Thursday, January 07, 2010

Nostalgic Chinese Cinema Review Series: 1930s 'Butterfly' and 'Golden Nightingale'...怀旧老电影:30年代的默片,蝴蝶和周旋

This year shall be the 'Year of China' for my blog. This is to coincide with the rapid ascension of China on the world economic and diplomatic stage as China's economy continues to rise on a bullet train speed whilst the West and Japan's economy continue to be mirred in recession and faltering from the effects of the Great Financial Crisis. It also coincides with the World Expo to be held in May in Shanghai, it's 'coming out' party so to speak, as the Olympics was to Beijing.

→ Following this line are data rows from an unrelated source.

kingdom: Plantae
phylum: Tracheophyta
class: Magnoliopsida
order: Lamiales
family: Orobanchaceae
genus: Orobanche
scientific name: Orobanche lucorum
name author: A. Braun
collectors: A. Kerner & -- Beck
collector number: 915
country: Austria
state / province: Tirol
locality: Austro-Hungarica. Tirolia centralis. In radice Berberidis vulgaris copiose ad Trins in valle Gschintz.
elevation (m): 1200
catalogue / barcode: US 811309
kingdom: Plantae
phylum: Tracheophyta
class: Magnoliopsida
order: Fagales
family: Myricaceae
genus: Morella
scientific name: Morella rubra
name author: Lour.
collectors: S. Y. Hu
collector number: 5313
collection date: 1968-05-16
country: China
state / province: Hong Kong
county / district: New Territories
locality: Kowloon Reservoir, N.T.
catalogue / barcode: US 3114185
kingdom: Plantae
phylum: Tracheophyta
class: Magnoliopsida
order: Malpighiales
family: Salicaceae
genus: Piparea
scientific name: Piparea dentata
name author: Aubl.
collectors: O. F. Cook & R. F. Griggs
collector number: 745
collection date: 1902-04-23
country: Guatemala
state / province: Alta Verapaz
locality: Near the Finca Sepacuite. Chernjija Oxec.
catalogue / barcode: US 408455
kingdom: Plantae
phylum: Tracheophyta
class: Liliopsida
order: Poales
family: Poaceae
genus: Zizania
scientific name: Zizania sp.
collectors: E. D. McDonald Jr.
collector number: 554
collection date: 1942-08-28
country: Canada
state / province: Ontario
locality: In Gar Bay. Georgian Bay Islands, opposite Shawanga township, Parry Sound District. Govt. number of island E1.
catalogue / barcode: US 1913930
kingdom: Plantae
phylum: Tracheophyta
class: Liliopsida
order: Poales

To start off my Year of China theme (one would realise i actually blog very little on China itself, the nation and especially on China post 1949 despite my blog name and strong Chinese interest in this blog!!), I shall do alittle review and introduction of Nostalgic Chinese film stars and movies starting from the silent film era of the early 1930s to HK, Taiwan, and China's filmstars/movies ending in the 1980s. Anything 90s I have already done a review of it (well just 1990s HK Cinema) over here:

This post shall be about the famous Stars of the 1930s and when Chinese cinema first boomed and blossomed. The early years saw Ruan Lingyu, a Canton girl who made it big in Shanghai, become the most famous star of Chinese silent film cinema. She was the divine 'Goddess of Shanghai' of the silent film era along with HuDie. She appeared in several films which were socialist and realistic for their portrayal of the time and how Chinese women had no power or say in their own lives. Her most famous work could arguably be 'The Goddess' where she depicted a prostitute who had to raise her child tirelessly and yet be the victim of societal prejudice and obstacles in 1934. Other notable works include 'New Women' and 'Three Modern Women'. She is often well known for her suicide more than just her movies. She committed suicide in 1935 at the age of 24 after rumors and unrelenting tabloid attacks on her moral character as she was in a lawsuit with her first husband and apparently in a relationship with a prominent married man. Apparently, in her suicide note left, there was the following passage which has been so famous that even now, ask any Chinese person, and they'll know this saying:人言可畏 'Rumours/Gossip can be Lethal'.
In 1992, Maggie Cheung won the Berlin Best Actress Award for her portrayal of Ruan's life in 'Centrestage'. This is also heralded as the turning point in Maggie's career and shot her to A-list status. Trailer here:

Hudie (Butterfly) was also one of the top silent film actresses of the1930s although her career spanned until the 1960s into the sound era. She was also apparently the 1st Chinese actress to have received an award overseas (in Europe) i think. She continued acting until the 1960s with her last film being in the early 60s as a mother role. She was so famous that when the Japanese invaded in 1937 she fled to Hong Kong. Later on, when the Japanese occupied Hong Kong as well in 1941, she went into hiding and with the help of Resistance forces, escaping into unoccupied China in Chungking (China's wartime capital) as the Japanese had a policy of forcing famous moviestars to collaborate with the Japanese military occupation in appearing in pro-Japanese propaganda films to brainwash the Chinese masses into accepting the Japanese occupation. Hudie, like most Chinese stars of the era, refused to colloborate and managed to escape to Chungking and the interior.

Another famous top star of the 30s/40s was Zhou Xuan, often hailed as having a 'Golden Voice' like the golden nightingale. She sang in many movies and most of her songs are very popular. She also killed herself (i think) in the 1950s after suffering from recurring bouts of depression.
Trailer of one of her most famous song in the Movie: Street Angel (1937):

Going on to the 1940s, in my next post, which shall continue the Nostalgic Chinese Cinema Review Series...


Anonymous said...

Thanks for the review! One can never praise these great stars too much.

I must state that Centre Stage single-handedly spurred my interest in the rich history of Chinese cinema and also the classic Chinese pop music of yesteryear.

Looking forward to more! :D

hcpen said...

Duriandave: thanks!!:-)

Chris said...

wah... really old movie wo..

hcpen said...

Chris: Haha, yea yea:-)

fufu said...

wow... dont quite like such vintage movie ><

hcpen said...

fufu: Wah, you're missing out on the rich history of chinese cinema..very interesting to see the society back then!